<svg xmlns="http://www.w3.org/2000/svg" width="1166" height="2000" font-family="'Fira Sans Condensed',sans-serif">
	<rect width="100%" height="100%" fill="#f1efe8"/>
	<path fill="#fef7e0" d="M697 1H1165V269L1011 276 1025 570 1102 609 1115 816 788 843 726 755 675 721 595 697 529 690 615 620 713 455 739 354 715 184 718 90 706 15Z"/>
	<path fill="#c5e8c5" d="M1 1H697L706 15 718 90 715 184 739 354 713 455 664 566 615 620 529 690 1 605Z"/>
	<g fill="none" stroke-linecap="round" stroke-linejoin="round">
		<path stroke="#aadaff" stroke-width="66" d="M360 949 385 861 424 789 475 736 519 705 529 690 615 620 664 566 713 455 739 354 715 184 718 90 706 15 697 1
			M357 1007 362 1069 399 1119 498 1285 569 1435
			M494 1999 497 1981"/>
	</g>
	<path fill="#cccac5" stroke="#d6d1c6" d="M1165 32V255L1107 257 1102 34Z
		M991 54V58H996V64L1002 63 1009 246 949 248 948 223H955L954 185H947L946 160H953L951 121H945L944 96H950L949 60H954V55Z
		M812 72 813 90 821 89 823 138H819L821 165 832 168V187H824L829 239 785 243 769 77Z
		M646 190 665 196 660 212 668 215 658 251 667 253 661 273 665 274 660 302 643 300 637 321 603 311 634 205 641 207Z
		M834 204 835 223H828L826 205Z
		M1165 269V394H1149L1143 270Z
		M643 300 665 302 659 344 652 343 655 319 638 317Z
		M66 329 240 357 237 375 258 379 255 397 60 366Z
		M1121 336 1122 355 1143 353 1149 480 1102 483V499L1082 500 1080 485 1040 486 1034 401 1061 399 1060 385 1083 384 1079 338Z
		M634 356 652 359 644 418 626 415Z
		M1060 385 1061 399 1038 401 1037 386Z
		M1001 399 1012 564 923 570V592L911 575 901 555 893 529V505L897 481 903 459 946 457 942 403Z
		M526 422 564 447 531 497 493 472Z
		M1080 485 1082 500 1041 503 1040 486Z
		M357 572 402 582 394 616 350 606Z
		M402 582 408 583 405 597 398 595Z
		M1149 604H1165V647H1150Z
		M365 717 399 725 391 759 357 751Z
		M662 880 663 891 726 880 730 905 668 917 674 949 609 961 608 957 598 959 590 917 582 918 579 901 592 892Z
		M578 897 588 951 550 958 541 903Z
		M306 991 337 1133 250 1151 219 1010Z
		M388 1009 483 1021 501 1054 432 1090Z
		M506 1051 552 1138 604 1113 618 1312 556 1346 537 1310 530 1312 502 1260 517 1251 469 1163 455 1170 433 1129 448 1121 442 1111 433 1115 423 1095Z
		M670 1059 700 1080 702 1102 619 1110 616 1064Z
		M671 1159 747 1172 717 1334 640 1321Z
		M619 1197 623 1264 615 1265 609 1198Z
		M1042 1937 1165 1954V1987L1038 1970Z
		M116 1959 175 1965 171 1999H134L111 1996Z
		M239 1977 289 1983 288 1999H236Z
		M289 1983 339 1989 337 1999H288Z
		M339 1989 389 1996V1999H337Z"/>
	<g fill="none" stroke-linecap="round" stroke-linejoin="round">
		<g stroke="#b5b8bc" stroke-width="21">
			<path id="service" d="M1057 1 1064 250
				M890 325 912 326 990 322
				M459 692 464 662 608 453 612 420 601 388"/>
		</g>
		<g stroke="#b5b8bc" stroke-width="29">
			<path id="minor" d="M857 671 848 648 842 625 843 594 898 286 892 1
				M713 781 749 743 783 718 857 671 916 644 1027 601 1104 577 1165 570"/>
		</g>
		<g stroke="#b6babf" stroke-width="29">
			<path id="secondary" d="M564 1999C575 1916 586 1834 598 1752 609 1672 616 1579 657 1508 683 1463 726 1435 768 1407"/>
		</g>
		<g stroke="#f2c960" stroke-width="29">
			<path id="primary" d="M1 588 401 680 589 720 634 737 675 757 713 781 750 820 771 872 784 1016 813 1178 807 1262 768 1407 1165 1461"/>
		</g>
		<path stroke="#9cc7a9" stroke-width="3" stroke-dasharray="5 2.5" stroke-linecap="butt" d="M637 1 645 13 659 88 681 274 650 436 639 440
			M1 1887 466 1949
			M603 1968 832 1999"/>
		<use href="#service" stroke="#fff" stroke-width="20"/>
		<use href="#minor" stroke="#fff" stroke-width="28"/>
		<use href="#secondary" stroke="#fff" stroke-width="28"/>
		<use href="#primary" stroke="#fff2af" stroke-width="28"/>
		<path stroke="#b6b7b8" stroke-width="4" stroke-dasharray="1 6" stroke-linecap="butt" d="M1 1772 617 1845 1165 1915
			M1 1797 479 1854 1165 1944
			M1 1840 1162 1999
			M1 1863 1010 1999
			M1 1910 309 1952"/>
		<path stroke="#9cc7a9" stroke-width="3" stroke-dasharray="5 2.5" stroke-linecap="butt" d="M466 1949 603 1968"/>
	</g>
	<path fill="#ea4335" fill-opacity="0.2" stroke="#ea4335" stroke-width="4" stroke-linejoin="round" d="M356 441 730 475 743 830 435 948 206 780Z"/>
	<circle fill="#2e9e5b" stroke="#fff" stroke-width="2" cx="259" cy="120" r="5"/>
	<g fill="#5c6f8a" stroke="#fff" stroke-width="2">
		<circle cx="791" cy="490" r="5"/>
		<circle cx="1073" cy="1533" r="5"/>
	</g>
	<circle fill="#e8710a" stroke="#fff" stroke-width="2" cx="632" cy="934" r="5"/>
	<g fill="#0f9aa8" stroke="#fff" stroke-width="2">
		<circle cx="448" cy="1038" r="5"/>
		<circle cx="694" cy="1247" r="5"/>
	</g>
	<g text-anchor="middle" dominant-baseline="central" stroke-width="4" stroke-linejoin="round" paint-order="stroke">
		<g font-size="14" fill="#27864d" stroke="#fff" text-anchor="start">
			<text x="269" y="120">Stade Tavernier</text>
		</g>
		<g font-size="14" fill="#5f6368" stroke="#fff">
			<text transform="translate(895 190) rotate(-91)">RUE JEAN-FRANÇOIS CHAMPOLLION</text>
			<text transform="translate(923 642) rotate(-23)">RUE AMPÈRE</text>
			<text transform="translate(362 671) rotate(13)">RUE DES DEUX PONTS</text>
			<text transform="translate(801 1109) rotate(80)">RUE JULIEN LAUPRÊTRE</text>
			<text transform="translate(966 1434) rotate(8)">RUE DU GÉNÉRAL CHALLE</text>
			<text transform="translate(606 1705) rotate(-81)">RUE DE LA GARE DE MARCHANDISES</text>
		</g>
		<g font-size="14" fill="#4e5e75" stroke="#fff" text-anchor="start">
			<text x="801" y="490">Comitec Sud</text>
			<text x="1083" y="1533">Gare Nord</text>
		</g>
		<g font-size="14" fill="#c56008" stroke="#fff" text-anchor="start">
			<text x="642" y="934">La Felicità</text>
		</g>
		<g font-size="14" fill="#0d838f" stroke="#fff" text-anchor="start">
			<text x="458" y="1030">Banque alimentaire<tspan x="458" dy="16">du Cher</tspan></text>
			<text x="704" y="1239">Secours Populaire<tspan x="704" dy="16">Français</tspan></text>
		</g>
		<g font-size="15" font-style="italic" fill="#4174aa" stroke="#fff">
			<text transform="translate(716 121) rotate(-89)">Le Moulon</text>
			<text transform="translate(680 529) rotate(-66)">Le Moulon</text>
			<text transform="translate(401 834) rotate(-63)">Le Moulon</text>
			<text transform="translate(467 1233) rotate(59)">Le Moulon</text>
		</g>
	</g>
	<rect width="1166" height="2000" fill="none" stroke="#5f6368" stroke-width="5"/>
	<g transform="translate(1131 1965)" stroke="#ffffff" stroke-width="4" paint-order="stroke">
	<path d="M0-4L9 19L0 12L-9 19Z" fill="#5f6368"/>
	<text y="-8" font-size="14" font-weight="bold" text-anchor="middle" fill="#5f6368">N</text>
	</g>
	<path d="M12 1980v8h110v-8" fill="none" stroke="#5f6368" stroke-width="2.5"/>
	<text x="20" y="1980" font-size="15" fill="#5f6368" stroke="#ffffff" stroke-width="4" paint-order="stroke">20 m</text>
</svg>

= = = =

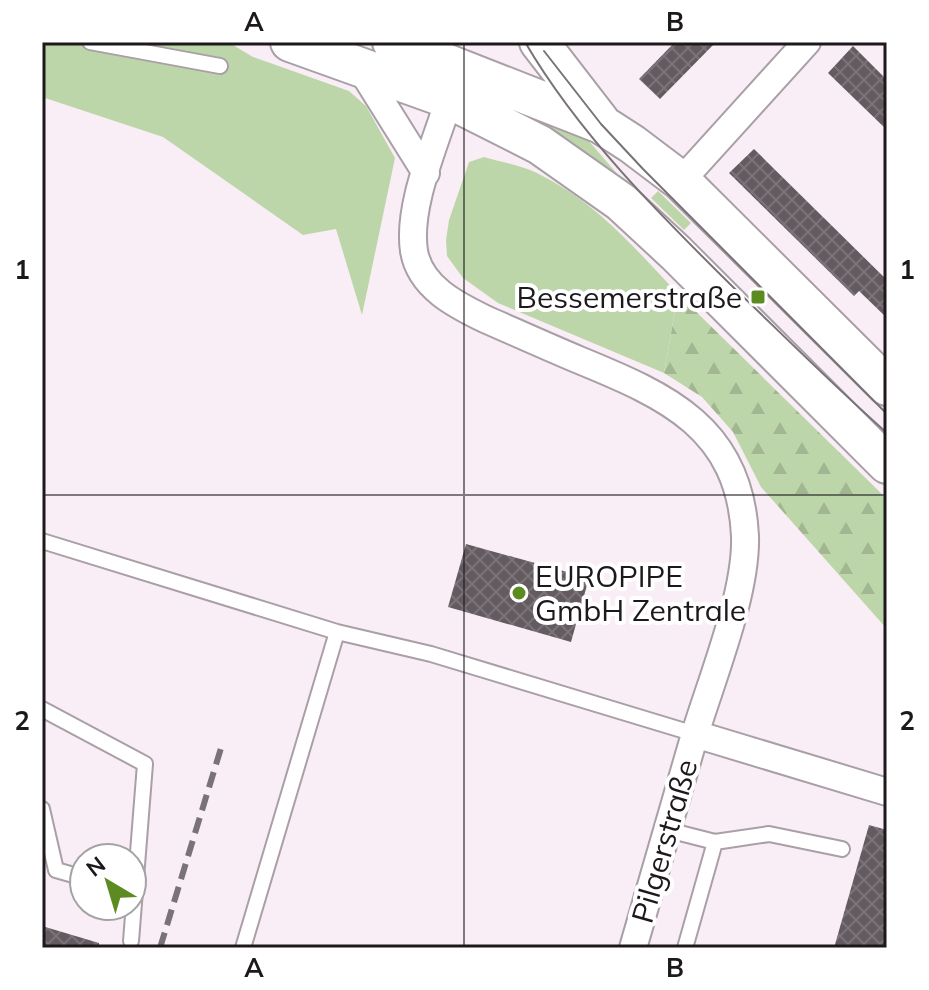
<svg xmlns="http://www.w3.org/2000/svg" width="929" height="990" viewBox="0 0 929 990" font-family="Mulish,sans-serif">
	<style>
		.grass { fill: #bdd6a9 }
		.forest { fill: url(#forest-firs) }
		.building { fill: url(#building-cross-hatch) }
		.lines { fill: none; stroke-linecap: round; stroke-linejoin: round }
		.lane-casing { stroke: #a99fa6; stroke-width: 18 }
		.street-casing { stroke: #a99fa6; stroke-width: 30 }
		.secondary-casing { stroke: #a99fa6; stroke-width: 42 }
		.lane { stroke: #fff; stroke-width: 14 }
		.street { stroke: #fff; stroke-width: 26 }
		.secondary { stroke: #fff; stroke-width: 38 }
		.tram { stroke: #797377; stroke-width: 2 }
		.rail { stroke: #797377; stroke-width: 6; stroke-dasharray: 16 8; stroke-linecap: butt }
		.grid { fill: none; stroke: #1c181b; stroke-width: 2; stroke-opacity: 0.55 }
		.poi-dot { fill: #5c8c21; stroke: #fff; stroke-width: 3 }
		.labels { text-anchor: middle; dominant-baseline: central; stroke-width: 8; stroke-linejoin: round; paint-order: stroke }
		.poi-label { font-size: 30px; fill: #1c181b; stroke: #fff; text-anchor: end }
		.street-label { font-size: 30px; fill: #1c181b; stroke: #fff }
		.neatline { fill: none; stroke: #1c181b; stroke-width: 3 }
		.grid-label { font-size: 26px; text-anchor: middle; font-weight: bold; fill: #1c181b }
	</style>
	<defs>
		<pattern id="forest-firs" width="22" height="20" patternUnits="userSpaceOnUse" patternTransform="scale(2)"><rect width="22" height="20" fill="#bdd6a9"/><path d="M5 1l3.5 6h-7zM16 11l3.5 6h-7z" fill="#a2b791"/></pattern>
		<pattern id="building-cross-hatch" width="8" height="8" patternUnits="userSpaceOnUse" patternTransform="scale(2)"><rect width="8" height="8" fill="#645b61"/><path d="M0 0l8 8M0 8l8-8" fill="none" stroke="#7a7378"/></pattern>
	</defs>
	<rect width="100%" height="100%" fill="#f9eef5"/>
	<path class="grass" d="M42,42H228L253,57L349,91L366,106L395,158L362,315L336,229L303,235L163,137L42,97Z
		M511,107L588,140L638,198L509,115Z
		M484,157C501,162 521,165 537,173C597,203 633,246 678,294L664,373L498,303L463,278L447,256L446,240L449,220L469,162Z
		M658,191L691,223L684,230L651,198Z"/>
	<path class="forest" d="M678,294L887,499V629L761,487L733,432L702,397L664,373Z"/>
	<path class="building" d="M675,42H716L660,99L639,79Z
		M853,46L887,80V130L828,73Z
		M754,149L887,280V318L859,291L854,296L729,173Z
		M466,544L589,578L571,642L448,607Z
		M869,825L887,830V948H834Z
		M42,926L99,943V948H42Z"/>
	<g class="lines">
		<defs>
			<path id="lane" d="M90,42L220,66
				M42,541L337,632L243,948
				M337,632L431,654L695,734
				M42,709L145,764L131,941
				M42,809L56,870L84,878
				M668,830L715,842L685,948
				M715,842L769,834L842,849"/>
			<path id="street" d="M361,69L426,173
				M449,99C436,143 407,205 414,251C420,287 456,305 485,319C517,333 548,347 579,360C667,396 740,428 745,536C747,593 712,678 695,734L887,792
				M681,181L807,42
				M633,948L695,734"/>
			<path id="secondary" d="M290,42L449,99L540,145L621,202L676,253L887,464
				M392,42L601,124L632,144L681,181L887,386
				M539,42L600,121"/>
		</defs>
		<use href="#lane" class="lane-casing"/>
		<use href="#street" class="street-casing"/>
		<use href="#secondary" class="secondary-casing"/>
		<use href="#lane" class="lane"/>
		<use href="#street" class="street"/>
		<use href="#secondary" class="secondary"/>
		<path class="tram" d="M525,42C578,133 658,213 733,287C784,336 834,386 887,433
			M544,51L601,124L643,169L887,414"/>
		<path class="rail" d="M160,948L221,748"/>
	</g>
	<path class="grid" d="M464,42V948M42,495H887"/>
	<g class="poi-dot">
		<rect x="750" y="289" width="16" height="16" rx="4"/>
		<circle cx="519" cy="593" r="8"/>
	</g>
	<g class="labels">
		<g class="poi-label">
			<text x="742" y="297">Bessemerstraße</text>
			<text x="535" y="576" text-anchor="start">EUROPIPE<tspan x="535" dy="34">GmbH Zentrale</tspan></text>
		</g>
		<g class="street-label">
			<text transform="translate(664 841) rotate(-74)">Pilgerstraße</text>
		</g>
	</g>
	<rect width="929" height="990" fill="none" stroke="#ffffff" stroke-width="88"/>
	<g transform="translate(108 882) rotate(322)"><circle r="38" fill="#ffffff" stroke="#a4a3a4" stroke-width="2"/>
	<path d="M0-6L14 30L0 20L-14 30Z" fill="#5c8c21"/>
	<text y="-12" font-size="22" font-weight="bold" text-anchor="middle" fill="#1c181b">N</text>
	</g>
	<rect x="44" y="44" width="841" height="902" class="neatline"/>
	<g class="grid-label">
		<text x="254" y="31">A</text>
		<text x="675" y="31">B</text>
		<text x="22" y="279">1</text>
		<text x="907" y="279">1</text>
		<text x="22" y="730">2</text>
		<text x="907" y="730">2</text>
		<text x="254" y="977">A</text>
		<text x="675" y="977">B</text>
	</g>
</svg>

= = = =

[Work to complete]: Return each line from the material that includes the string "labels".

[Finished task]:
		.labels { text-anchor: middle; dominant-baseline: central; stroke-width: 8; stroke-linejoin: round; paint-order: stroke }
	<g class="labels">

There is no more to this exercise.